Grâce à ces rencontres, nous comprenons mieux également les tentatives de récupération politique et syndicale. Les loups de la politique dominante que l’on retrouve majoritairement du fait des élections sur les bancs de la droite ou de l’extrême-droite de l’Assemblée Nationale, s’approprient davantage le discours qui cherchent dans l’UE et l’écologie un bouc-émissaire plus simple que la dénonciation d’un système inégalitaire et injuste, mis en place et défendu par les tenants du libéralisme et du productivisme. De même, des critiques peuvent être marquées à l’encontre de la mécanisation, de la taille des tracteurs, de l’engouement pour la modernité de certains pour les nouveautés numériques permettant des liens satellitaires et une réduction de la main d’œuvre nécessaire. Main d’œuvre parfois exploitée par les abus de certains dans l’emploi de personnels étrangers ne détenant pas les droits des nationaux et permettant une marge non-négligeable.
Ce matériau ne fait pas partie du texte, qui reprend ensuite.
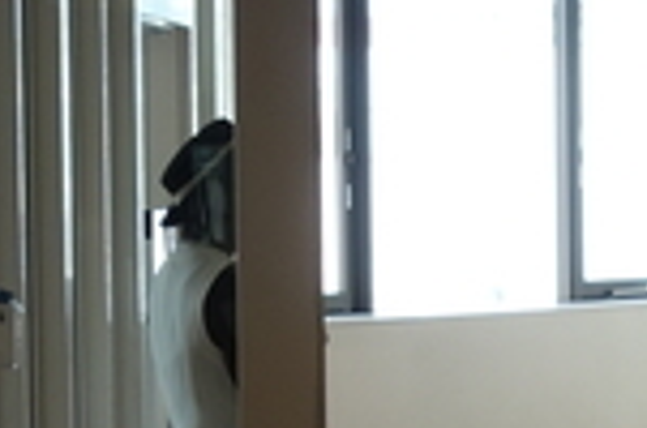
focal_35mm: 223
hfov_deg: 9.2
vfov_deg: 6.1
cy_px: 368
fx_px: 3999
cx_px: 536
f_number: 2.8
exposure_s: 1/100
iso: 125
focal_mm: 10.4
Il s’agit également de questionner le modèle éducatif agricole actuel, tout comme les capacités et le choix pour celles et ceux qui reprennent les exploitations de leurs parents, reprenant tragiquement à leur compte un modèle productif parental en crise ainsi que les dettes qui les étouffent tout autant.

C’est donc pour nous, un système qu’il s’agit de revoir mais nous avons bien conscience que ce n’est pas lorsque un être a faim que l’on essaie de l’instruire. Encore faut-il qu’il le désire. Nous ne pouvons pas non plus faire l’économie de la responsabilité des citoyen-n-e-s, ni des consommateurs dans cet état de fait. Ni leur hypocrisie ! Si réellement 82 % des français-e-s sont sympathisants de la situation vécue par les agriculteurs, qu’ils rejoignent les marchés, les circuits courts et n’engraissent pas les tenants de la grande distribution. C’est davantage on le voit une question de société dont il est question et nous voyons tristement que nous sommes loin dans ce pays à partager ces vues.